Despite his influence, İhsan Oktay Anar avoids public visibility. He does not give interviews, attend literary events, or participate in social media. After retiring from academia, he has continued a quiet life in İzmir, focused on reading, thinking, and writing. This distance from the literary market has reinforced his reputation as a writer whose work stands apart from trends, popularity, or self-promotion.
Books
Puslu Kıtalar Atlası (1995)
A philosophical novel set in an imagined version of the Ottoman world. The story follows characters who move between dreams, maps, and hidden knowledge. Reality is uncertain, and truth often appears as a riddle. This book introduces Anar’s main themes: imagination, identity, and the limits of human understanding.
Kitab-ül Hiyel (1996)
A novel about inventors, machines, and human ambition. Inspired by old mechanical traditions, the book tells the stories of people who build strange devices to change their fate or gain power. The author includes his own technical drawings, making the book both a literary and visual work.
Efrâsiyâb’ın Hikâyeleri (1999)
A collection of interconnected stories that feel like legends or old tales. Many of the stories take place between life and death, where characters bargain, remember, or reflect. The tone is calm, poetic, and symbolic rather than dramatic.
Amat (2005)
A dark and atmospheric novel set on a ship at sea. Using rich maritime language, the story explores guilt, fear, faith, and destiny. The sea becomes a closed world where characters face both physical danger and inner judgment.
Suskunlar (2007)
A novel centered on music, silence, and sound. Through the lives of musicians and thinkers, the book explores how sound can express meaning beyond words. It reflects on memory, loss, and the spiritual power of music in Ottoman culture.
Yedinci Gün (2012)
A complex novel that brings together time, technology, belief, and creation. The story questions how the world began, how it might end, and what role humans play in between. Past and future overlap, and certainty is never fully possible.
Galîz Kahraman (2014)
A rough and humorous novel focused on street life, violence, and social masks. Written with heavy use of slang and dark humor, it questions traditional ideas of heroism and honor. The tone is sharper and more direct than in Anar’s other works.
Tiamat (2022)
A later-period novel set largely beneath the sea. The story is claustrophobic and philosophical, dealing with survival, power, and fear in an enclosed world. It reflects Anar’s continued interest in limits: of space, of knowledge, and of human control.

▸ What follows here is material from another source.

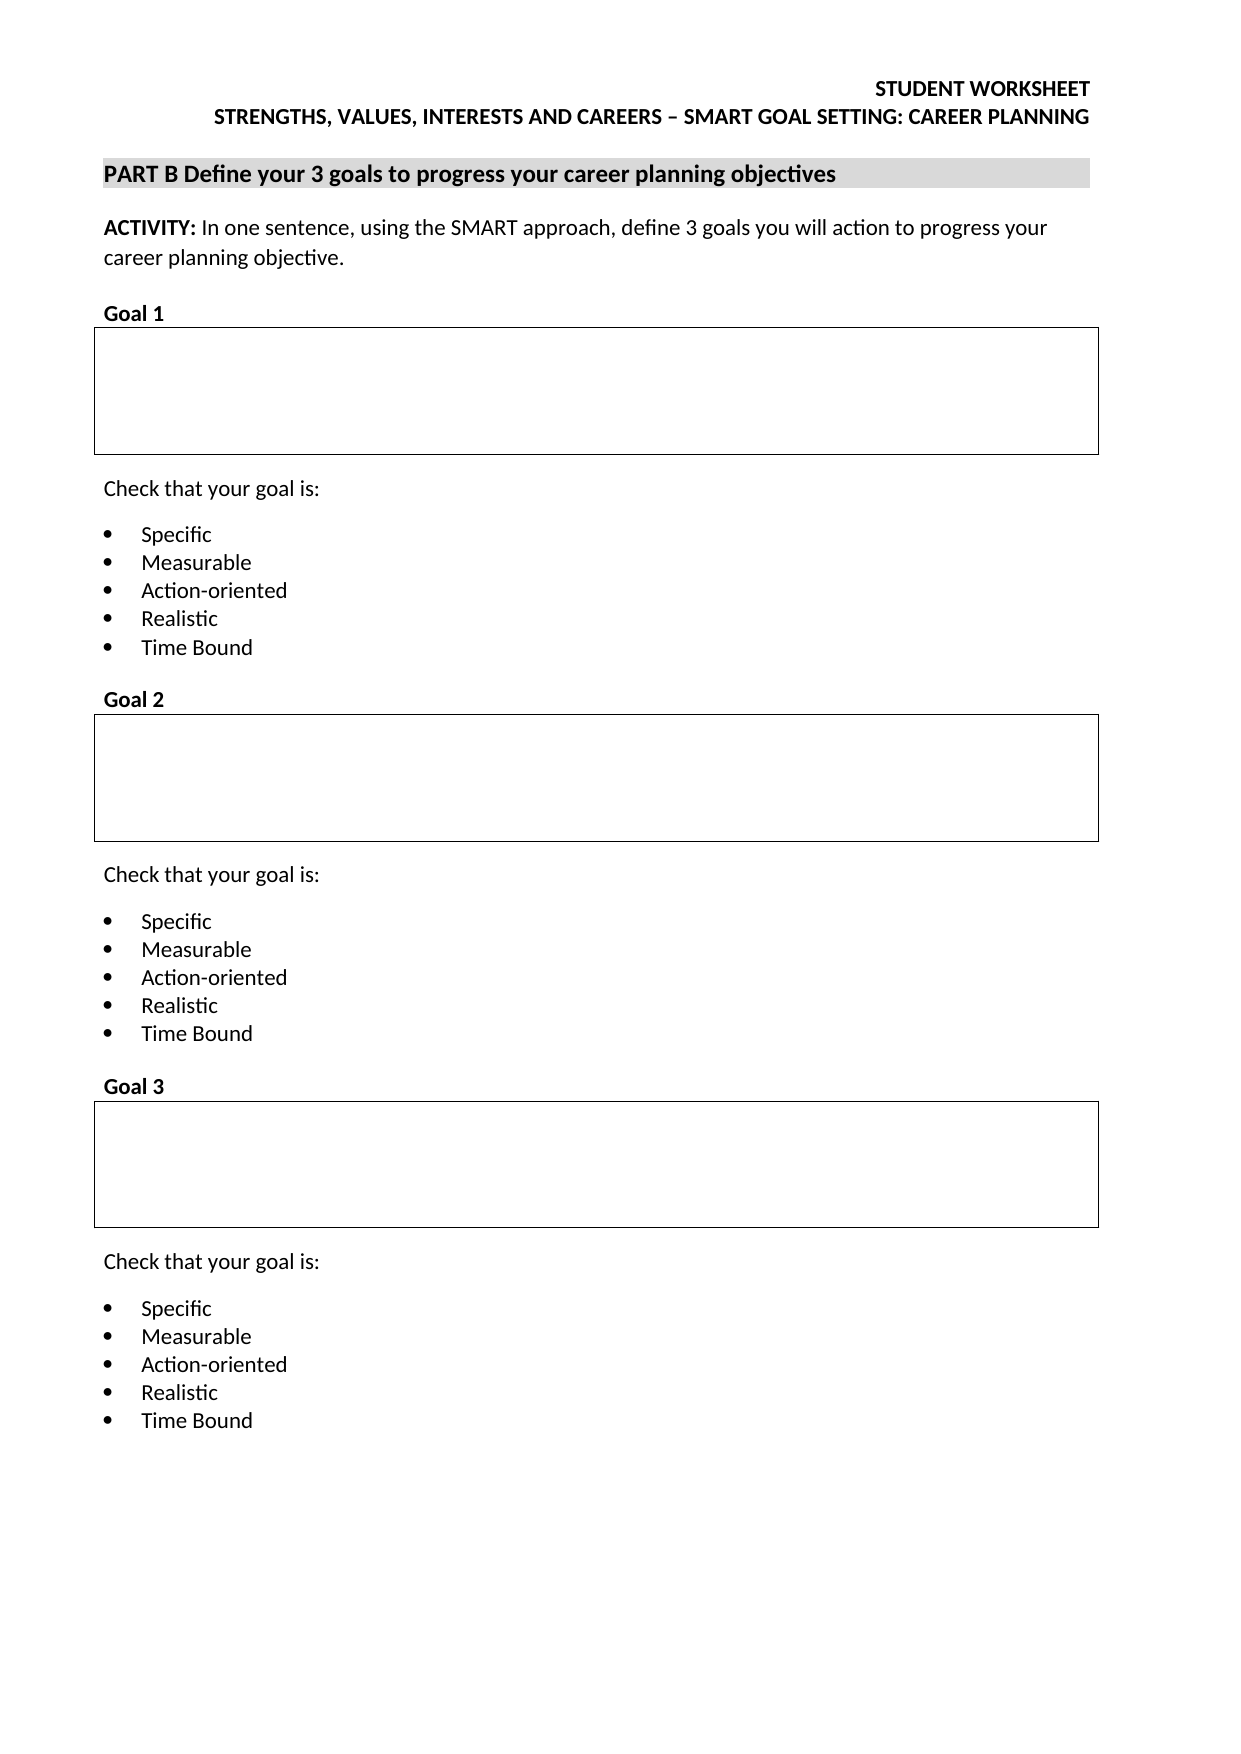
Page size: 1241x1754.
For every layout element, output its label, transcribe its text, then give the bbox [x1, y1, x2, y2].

Frequently Asked Questions (FAQ)
Q: What kind of books does İhsan Oktay Anar write?
A: He writes novels that mix history, imagination, and philosophical questions. His stories often take place in old Istanbul and other times, where reality feels like a dream.

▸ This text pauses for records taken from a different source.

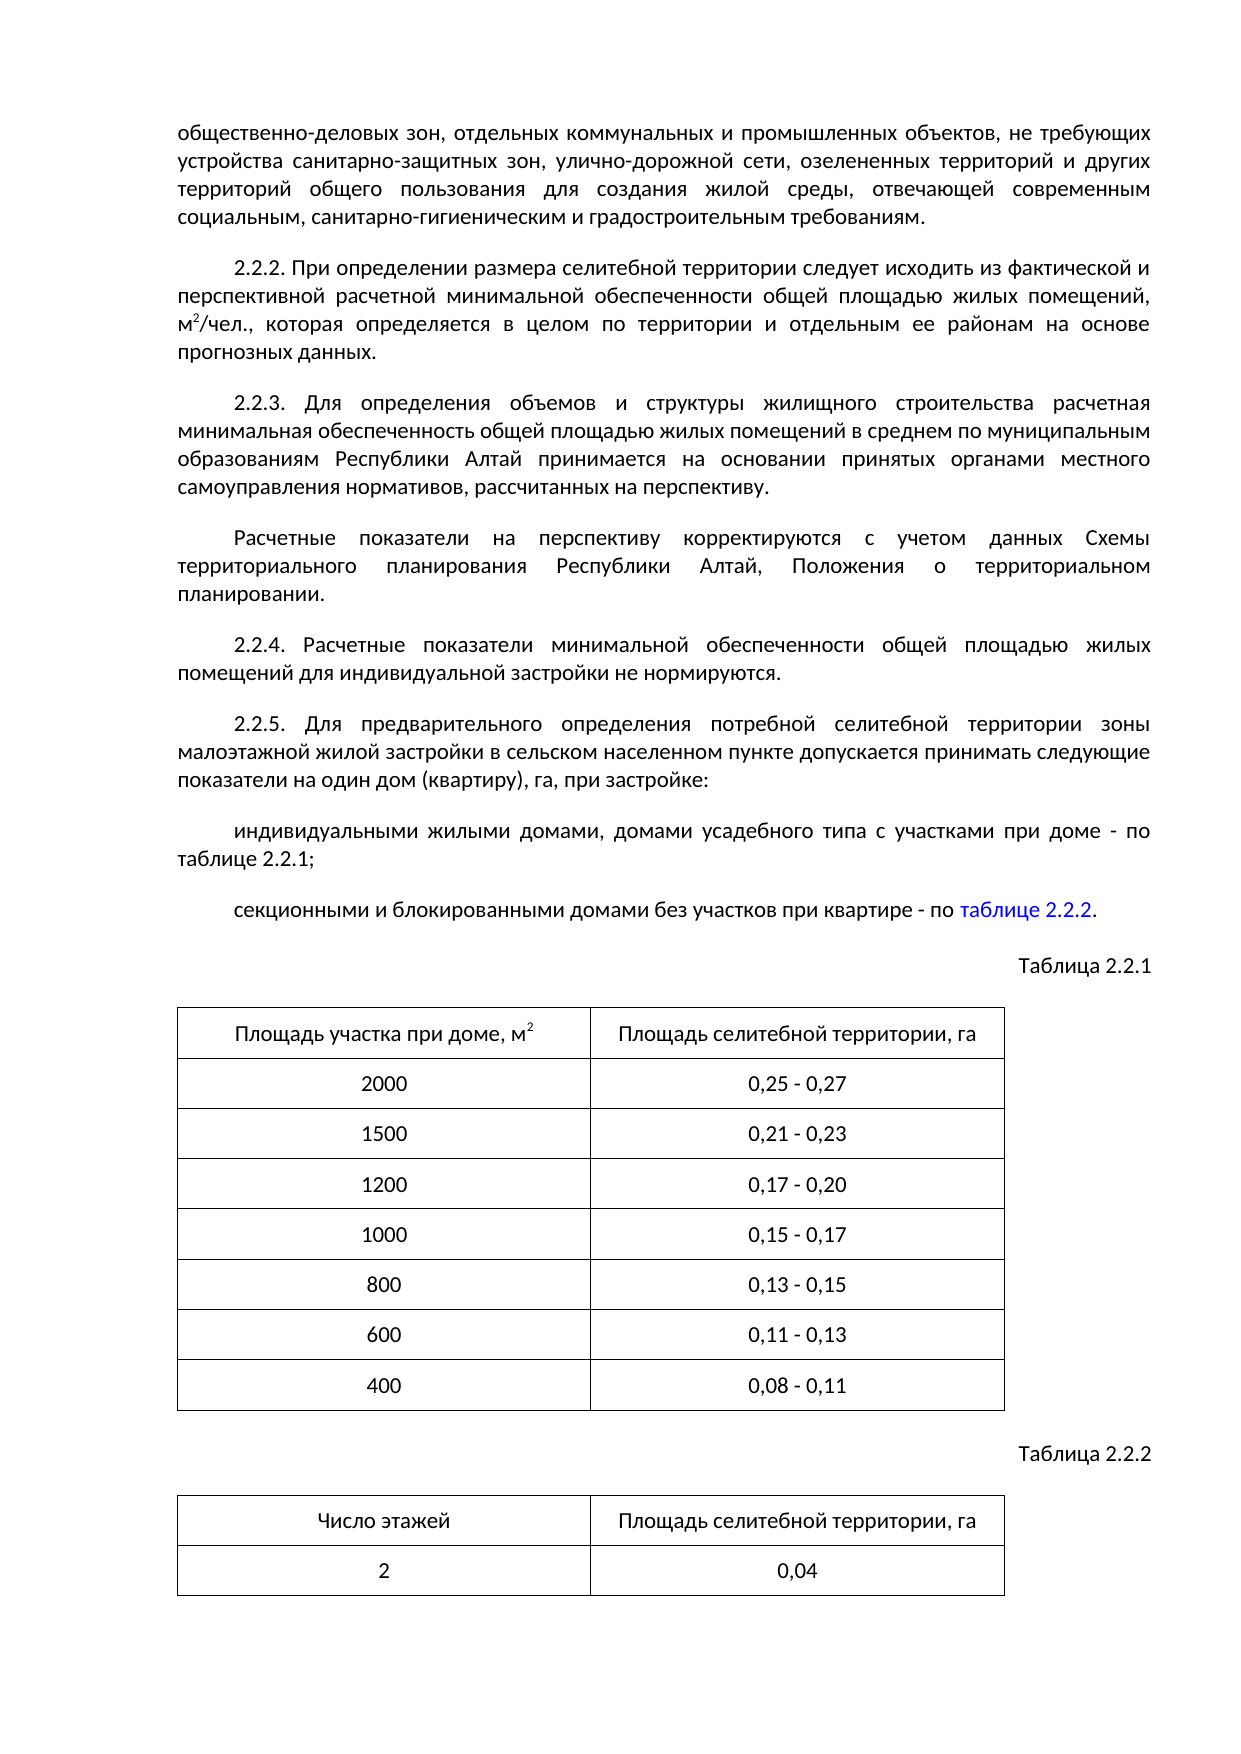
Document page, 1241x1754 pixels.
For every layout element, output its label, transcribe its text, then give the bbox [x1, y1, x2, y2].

table_cell 400 [178, 1360, 590, 1409]
text 2.2.4. Расчетные показатели минимальной обеспеченности общей площадью жилых помещений для индивидуальной застройки не нормируются. [177, 630, 1152, 686]
table_cell 0,08 - 0,11 [591, 1360, 1004, 1409]
table_header Площадь селитебной территории, га [591, 1008, 1004, 1057]
table_header Площадь селитебной территории, га [591, 1496, 1004, 1545]
table_cell 2 [178, 1546, 590, 1595]
table_cell 0,25 - 0,27 [591, 1059, 1004, 1108]
text Таблица 2.2.2 [177, 1439, 1152, 1467]
text секционными и блокированными домами без участков при квартире - по таблице 2.2.2. [177, 895, 1152, 923]
table_cell 0,21 - 0,23 [591, 1109, 1004, 1158]
table_cell 0,04 [591, 1546, 1004, 1595]
table_cell 600 [178, 1310, 590, 1359]
table_cell 2000 [178, 1059, 590, 1108]
text 2.2.2. При определении размера селитебной территории следует исходить из фактической и перспективной расчетной минимальной обеспеченности общей площадью жилых помещений, м2/чел., которая определяется в целом по территории и отдельным ее районам на основе прогнозных данных. [177, 253, 1152, 365]
table_cell 0,13 - 0,15 [591, 1260, 1004, 1309]
table_cell 1500 [178, 1109, 590, 1158]
table_cell 0,15 - 0,17 [591, 1209, 1004, 1259]
text 2.2.3. Для определения объемов и структуры жилищного строительства расчетная минимальная обеспеченность общей площадью жилых помещений в среднем по муниципальным образованиям Республики Алтай принимается на основании принятых органами местного самоуправления нормативов, рассчитанных на перспективу. [177, 388, 1152, 500]
table_cell 0,17 - 0,20 [591, 1159, 1004, 1208]
text Таблица 2.2.1 [177, 951, 1152, 979]
table_header Число этажей [178, 1496, 590, 1545]
text 2.2.5. Для предварительного определения потребной селитебной территории зоны малоэтажной жилой застройки в сельском населенном пункте допускается принимать следующие показатели на один дом (квартиру), га, при застройке: [177, 709, 1152, 793]
table_cell 800 [178, 1260, 590, 1309]
text Расчетные показатели на перспективу корректируются с учетом данных Схемы территориального планирования Республики Алтай, Положения о территориальном планировании. [177, 523, 1152, 607]
table_header Площадь участка при доме, м2 [178, 1008, 590, 1057]
table_cell 0,11 - 0,13 [591, 1310, 1004, 1359]
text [177, 118, 1152, 230]
table_cell 1000 [178, 1209, 590, 1259]
table_cell 1200 [178, 1159, 590, 1208]
text индивидуальными жилыми домами, домами усадебного типа с участками при доме - по таблице 2.2.1; [177, 816, 1152, 872]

Q: Are his books easy to read for learners of Turkish?
A: They are not simple language books. He uses old words, historical speech, and unusual descriptions, so reading slowly and carefully helps.

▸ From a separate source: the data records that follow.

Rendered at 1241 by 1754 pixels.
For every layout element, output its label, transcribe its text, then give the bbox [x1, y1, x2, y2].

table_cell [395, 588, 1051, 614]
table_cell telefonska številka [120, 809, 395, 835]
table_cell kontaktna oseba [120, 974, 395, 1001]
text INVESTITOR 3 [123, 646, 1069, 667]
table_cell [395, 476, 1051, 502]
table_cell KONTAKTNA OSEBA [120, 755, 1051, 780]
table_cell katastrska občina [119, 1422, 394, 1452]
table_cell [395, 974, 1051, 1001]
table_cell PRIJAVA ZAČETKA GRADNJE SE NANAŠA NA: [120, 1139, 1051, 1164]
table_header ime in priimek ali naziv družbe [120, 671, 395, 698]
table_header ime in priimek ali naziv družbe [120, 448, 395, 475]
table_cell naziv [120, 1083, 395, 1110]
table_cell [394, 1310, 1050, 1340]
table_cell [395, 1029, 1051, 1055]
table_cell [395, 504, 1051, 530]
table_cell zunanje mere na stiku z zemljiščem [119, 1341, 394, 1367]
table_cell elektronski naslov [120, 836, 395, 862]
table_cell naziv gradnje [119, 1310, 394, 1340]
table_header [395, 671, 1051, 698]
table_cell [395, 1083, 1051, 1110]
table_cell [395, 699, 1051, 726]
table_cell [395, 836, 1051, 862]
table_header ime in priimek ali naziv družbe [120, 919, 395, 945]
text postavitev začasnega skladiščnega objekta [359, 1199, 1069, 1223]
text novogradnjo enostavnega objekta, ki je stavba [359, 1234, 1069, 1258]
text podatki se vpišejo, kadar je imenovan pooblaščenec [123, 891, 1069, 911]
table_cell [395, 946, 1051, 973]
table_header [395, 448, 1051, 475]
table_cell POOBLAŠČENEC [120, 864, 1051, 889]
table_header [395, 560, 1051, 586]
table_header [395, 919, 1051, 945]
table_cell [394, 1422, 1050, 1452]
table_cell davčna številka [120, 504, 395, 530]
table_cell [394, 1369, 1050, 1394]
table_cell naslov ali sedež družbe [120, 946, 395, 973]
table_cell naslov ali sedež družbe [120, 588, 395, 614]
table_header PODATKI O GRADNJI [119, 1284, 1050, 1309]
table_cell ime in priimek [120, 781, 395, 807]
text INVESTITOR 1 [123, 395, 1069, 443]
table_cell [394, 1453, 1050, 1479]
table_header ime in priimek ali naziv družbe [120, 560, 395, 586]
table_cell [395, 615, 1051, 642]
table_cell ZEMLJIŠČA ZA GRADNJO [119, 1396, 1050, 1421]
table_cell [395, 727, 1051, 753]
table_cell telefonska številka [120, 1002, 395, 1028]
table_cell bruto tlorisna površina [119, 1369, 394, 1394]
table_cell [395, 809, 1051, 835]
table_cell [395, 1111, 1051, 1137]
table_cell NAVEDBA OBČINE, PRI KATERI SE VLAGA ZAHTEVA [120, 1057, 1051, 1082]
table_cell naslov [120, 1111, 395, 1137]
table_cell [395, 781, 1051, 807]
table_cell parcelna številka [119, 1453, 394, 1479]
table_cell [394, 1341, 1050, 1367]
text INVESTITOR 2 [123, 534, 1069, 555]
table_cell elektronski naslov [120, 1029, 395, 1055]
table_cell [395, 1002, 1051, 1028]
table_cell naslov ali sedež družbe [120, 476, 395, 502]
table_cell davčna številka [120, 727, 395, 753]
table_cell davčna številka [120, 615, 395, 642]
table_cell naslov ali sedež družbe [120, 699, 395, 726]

Q: What themes appear in his books?
A: Major themes include imagination versus reality, time, identity, and the nature of stories themselves.
Q: Is there an easy place to start with his work?
A: Puslu Kıtalar Atlası is often recommended as the first book because it shows how he mixes history, story, and strange ideas in a way that many readers remember.
Q: Do his books connect to each other?
A: Not in a direct series order. But some characters and ideas reappear or echo across different books, creating a shared style rather than a single story.